In any event, the private sector cases cited by the Agency do not support its claim. Bell Aerospace does not assess the status of the buyers who were at issue in that case. Rather, the Supreme Court simply ruled that the Board could not limit the category of managerial employees to those with a conflict of interest. The decision in Yeshiva University relies on facts that are quite different from those presented in the instant case. The Supreme Court in Yeshiva ruled that the faculty members of the university were "managerial" based upon clear evidence that a collegial system of decision-making yielded "shared authority." Yeshiva University, 444 U.S. at 680. The managerial authority of faculty members extended to such matters as the determination of the curriculum, grading system, and academic calendars, as well as decisions on hiring, tenure, sabbaticals, termination and promotion for teachers, and enrollment levels, absence policies and tuition for students. See id. at 676-77. As such, we conclude that the RD did not err in failing to address the private sector precedent argued by the Agency.

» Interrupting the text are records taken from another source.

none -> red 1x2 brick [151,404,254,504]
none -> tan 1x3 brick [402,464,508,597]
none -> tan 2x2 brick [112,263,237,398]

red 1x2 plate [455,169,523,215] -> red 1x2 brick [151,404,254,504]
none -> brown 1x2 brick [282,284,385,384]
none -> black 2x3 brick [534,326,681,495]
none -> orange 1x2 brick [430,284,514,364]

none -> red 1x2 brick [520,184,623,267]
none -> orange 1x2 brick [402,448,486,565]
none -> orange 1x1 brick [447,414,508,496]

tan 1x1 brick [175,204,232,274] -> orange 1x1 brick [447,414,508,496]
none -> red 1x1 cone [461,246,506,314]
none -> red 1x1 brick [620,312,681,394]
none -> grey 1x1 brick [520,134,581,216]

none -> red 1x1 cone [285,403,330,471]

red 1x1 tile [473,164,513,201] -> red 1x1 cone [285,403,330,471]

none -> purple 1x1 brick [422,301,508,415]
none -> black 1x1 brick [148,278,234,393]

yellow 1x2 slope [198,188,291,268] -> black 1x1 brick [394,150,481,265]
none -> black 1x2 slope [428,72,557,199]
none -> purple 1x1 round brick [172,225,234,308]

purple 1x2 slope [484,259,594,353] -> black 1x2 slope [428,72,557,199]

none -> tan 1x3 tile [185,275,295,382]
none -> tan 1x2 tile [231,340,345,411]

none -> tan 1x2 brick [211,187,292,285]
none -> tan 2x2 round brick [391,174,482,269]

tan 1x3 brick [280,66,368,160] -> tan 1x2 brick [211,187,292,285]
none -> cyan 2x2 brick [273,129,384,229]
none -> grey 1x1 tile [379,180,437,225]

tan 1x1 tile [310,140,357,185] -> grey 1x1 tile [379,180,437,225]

In these circumstances, we find that the RD's decision does not warrant review under section 2422.31(c)(3)(i) of the Authority's Regulations. We, therefore, deny the Agency's application. [n5]
The Agency's application for review of the RD's Decision and Order is denied.
Footnote # 1 for 56 FLRA No. 97
(11) "management official" means an individual employed by an agency in a position the duties and responsibilities of which require or authorize the individual to formulate, determine or influence the policies of the agency[.]
Footnote # 2 for 56 FLRA No. 97
INCLUDED: All Immigration Judges employed by the Immigration and Naturalization Service thoughout the United States.
EXCLUDED: All other professional and nonprofessional employees, employees engaged in Federal personnel work in other than a purely clerical capacity, management officials, and supervisors and guards as defined in the Order.RD's Decision at 2.
Footnote # 3 for 56 FLRA No. 97
The EOIR and the INS are separate components of the Department of Justice. The INS is charged with enforcing the nation's immigration laws, while the EOIR is charged with interpreting these laws and conducting administrative hearings and appellate reviews on a wide variety of immigration issues. See Union's Post-hearing brief, Exhibit A.
Footnote # 4 for 56 FLRA No. 97
In 1982, the position was reclassified as a GS-905-Attorney and, in 1998, the Office of Personnel Management authorized the title of the classified position to be changed from Attorney/Advisor to Immigration Judge.
Footnote # 5 for 56 FLRA No. 97
In arriving at our decision, we have not considered the portions of the Union's opposition concerning the Agency's refusal to bargain to which the Agency objected. We, therefore, find it unnecessary to rule on the Agency's motion to strike. See, e.g., American Federation of Government Employees, Local 1857, AFL-CIO, 44 FLRA 959, 969 n.5 (1992).